When a new image is uploaded on the site, it only takes a couple of minutes for the algorithm to reconstruct it to a 3-D model and make a movie of the scene. However, the website is not yet optimal, so it takes about an hour for the user to receive an e-mail message indicating that her visualizations are ready. A user can store images and movies in a personal gallery on the site. The researchers are working to connect their site to photo-sharing sites like Photobucket and Flickr, says Saxena.
Make3D can also take two or three images of the same location to create a 3-D model similar to Microsoft’s Photosynth application. (See “Microsoft’s Shiny New Toy.”) But Photosynth is a more expansive project that uses hundreds of images to reconstruct a scene, and when there are that many images to work with, computing the depth of scenes is not as mathematically complicated and is more accurate, says Hoiem. Make3D’s focus is on processing single images for the general consumer, who might only take one image of a scene, says Ng.
Alex Daley, the group product manager for Microsoft Live Labs, says that there is a complementary relationship between single-image processors and multiple-image processors: improving single-image processing will ultimately make it easier for other systems to match multiple photos together. “Mixing and matching these for the right set of images will provide the best set of results,” Daley adds. (He says that Microsoft is open to working with applications such as Make3D, but the company has not yet spoken with the Stanford researchers.)

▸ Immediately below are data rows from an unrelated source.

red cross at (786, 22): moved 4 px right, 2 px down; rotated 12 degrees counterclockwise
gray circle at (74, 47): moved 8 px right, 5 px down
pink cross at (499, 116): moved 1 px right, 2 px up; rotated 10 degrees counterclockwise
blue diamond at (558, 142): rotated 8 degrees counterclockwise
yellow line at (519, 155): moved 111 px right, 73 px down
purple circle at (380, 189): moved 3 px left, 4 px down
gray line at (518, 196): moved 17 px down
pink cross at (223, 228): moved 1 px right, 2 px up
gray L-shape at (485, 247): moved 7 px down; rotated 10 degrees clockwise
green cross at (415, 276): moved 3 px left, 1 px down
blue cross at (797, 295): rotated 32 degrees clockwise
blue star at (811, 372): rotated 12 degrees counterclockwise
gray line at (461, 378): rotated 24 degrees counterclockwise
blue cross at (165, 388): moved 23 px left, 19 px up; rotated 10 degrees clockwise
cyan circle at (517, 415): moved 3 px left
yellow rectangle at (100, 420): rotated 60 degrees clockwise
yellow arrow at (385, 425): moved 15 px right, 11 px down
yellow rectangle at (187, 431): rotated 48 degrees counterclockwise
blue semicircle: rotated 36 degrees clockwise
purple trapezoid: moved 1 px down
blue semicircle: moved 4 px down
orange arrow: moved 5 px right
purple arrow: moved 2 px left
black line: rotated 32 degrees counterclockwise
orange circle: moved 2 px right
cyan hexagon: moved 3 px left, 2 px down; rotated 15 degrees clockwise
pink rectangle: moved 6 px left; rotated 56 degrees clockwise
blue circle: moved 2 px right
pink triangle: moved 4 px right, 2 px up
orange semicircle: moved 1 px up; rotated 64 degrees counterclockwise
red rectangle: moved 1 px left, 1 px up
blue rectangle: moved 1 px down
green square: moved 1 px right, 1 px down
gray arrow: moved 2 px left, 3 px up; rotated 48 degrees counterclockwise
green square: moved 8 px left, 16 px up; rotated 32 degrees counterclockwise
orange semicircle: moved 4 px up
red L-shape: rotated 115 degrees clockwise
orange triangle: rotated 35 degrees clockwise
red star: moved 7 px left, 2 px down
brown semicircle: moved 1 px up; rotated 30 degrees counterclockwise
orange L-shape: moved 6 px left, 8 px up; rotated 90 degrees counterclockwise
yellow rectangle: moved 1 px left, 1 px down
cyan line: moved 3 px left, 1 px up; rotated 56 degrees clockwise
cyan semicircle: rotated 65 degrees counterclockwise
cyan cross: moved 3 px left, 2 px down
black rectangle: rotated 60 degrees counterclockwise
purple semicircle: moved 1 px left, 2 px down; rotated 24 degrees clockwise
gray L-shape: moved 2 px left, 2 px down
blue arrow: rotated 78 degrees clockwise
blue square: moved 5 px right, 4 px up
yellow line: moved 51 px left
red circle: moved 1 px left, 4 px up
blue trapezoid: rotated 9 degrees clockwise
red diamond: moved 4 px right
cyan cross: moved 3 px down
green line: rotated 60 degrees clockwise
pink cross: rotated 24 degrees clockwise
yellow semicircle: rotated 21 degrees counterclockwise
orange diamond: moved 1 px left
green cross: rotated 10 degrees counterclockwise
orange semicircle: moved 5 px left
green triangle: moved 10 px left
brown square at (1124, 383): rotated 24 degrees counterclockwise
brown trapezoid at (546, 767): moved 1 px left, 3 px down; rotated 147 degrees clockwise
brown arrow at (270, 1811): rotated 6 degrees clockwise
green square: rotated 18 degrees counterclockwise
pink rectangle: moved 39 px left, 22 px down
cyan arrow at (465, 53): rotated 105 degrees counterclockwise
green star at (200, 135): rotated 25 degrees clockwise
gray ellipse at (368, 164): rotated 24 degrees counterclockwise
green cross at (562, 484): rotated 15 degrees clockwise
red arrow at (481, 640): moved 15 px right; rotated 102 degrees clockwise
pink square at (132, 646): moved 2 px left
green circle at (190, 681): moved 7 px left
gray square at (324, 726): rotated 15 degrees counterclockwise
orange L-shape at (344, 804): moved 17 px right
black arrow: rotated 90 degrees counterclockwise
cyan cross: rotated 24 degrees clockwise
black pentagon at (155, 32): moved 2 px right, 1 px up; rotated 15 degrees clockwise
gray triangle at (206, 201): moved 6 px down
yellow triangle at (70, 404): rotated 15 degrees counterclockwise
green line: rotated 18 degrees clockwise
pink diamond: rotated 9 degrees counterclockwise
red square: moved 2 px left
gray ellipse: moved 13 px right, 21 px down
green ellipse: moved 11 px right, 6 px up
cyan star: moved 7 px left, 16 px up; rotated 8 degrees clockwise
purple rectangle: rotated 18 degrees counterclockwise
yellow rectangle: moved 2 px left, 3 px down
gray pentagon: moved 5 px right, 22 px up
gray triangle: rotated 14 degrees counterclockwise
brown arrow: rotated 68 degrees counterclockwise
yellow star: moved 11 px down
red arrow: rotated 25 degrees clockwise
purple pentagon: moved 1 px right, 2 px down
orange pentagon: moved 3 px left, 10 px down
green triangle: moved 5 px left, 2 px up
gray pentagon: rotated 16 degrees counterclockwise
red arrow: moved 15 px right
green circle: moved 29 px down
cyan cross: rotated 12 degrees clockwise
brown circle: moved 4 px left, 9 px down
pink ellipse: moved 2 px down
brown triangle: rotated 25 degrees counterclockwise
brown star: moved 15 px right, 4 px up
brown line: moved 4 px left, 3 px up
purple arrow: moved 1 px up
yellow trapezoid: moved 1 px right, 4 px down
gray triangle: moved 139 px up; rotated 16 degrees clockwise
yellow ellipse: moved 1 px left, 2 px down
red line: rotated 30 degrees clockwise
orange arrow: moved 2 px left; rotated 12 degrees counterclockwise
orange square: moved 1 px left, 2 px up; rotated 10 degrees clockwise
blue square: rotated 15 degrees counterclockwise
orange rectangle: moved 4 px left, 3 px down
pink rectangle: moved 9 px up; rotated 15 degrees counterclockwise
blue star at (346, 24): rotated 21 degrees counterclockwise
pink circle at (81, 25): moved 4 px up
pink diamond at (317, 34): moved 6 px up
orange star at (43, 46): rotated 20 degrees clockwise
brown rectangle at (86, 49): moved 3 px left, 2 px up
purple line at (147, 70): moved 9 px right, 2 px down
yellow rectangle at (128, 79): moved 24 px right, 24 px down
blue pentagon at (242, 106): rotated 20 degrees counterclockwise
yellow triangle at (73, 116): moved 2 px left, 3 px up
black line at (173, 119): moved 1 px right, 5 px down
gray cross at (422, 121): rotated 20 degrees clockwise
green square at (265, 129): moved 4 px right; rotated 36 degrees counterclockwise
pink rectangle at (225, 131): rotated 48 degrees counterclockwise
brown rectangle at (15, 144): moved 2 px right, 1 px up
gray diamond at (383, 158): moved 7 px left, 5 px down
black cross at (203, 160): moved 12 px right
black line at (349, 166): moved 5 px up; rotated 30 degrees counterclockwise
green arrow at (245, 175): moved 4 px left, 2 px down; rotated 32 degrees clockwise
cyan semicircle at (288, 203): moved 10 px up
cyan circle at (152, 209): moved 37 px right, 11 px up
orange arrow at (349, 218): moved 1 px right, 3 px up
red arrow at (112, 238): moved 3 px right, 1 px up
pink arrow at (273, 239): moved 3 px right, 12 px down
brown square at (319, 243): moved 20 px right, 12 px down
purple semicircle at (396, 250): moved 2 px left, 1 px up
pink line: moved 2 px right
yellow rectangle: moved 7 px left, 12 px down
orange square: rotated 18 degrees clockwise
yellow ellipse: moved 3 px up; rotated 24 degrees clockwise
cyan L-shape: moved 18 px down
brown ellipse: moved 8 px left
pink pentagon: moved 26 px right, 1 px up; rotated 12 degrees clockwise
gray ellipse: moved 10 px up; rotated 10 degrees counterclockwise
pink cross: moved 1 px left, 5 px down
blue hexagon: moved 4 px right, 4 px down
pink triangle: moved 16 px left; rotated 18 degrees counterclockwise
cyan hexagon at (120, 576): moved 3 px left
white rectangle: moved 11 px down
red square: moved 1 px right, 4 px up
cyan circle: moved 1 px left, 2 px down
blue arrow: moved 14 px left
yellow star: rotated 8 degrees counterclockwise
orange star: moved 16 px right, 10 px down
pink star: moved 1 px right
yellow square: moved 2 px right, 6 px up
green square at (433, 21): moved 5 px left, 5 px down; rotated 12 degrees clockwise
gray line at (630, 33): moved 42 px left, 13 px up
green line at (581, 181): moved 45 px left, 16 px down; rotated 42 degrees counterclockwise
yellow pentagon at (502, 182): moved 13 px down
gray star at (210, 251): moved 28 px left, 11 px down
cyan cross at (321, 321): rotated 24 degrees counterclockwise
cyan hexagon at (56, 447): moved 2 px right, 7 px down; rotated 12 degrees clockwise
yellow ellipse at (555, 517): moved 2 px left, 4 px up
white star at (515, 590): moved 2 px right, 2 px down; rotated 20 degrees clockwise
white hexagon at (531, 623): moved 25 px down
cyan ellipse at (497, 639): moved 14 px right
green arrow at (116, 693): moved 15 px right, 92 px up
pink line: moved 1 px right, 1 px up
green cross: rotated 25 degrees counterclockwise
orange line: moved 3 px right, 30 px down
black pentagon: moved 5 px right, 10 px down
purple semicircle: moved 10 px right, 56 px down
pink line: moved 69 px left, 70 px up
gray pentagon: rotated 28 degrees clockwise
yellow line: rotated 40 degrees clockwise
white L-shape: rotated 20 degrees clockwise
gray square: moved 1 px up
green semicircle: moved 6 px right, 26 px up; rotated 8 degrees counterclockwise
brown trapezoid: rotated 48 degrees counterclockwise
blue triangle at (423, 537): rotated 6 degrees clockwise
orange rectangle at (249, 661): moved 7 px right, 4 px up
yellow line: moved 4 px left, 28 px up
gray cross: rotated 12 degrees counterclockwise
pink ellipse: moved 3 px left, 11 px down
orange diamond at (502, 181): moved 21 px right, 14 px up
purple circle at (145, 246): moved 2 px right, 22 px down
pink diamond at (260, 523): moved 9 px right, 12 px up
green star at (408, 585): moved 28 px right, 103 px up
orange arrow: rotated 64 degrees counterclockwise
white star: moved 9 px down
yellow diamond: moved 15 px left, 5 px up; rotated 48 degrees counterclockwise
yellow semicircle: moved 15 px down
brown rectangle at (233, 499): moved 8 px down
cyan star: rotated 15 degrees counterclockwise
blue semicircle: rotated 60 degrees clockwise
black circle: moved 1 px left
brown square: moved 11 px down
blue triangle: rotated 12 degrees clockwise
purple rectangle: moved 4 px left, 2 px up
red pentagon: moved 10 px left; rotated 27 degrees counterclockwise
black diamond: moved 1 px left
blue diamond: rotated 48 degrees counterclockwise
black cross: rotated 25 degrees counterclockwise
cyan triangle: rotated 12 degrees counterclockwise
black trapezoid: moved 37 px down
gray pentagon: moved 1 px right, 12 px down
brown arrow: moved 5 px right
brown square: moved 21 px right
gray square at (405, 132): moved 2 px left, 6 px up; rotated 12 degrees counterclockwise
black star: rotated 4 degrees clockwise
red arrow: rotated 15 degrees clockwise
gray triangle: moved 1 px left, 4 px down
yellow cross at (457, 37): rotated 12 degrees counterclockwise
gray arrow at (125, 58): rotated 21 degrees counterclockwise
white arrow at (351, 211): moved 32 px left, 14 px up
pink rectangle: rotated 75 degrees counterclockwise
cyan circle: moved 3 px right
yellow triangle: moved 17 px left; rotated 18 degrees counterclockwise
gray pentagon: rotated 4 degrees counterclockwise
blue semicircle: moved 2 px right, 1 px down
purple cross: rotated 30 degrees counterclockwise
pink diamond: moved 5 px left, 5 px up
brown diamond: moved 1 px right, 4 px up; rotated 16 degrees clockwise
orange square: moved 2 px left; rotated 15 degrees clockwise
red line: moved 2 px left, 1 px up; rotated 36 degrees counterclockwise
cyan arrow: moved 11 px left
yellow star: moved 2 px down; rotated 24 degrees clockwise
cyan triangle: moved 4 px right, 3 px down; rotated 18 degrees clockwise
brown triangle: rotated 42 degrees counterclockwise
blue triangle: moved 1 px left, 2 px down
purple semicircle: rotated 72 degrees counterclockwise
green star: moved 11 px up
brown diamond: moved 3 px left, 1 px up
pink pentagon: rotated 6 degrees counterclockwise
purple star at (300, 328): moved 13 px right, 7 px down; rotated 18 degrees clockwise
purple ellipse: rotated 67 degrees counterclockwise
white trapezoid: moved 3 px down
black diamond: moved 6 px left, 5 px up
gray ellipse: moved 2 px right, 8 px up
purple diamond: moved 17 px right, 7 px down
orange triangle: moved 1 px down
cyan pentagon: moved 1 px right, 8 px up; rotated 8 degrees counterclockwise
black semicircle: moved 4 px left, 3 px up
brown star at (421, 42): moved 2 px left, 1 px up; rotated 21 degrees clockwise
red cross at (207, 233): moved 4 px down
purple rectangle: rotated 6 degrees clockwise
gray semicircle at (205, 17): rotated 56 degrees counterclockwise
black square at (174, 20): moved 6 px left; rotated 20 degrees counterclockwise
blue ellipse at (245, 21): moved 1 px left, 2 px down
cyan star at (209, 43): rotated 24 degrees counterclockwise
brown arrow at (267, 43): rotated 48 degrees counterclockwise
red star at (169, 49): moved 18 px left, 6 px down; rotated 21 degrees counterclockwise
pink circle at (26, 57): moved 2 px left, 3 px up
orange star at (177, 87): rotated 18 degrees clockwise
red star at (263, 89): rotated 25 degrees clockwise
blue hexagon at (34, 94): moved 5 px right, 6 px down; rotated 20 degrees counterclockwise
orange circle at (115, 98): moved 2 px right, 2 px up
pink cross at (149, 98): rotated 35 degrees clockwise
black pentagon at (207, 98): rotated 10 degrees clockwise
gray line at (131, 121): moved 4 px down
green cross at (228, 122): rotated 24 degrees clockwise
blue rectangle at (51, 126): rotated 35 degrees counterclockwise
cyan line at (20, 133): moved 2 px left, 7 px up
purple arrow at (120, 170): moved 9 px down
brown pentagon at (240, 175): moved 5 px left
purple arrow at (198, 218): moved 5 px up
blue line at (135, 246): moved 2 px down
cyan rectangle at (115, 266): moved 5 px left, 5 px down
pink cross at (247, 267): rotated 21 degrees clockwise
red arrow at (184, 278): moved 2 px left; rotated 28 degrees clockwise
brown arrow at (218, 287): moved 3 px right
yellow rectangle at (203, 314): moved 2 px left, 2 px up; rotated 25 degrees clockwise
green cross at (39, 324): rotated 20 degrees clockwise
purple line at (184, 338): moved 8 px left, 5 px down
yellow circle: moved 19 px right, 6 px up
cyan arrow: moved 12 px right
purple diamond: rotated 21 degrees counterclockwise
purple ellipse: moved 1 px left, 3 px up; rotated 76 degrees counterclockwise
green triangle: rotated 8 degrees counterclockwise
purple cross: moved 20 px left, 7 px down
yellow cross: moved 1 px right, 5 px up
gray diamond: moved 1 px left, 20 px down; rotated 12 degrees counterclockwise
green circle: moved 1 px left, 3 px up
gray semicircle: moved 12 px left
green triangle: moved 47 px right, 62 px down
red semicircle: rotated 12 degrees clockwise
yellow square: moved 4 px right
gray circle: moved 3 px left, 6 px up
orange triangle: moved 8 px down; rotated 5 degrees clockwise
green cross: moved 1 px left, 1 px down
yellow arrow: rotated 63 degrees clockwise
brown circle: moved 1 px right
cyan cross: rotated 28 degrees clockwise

Make3D’s current algorithm only works on outdoor scenes or landscapes and a few kinds of indoor scenes, such as those that focus on staircases, and it’s meant to help users share experiences or relive their own. The researchers are working to extend the algorithm to a broader range of settings so that it can recognize things like humans and coffee mugs and be used to create real-life environments for gaming and virtual worlds. Saxena is also working to incorporate the technology into robots to improve navigation and assist them at carrying out such tasks as unloading a dishwasher.
CMU’s Efros says that the work provides a new perspective on the computer-vision problem and will hopefully result in a deeper understanding of how human vision functions.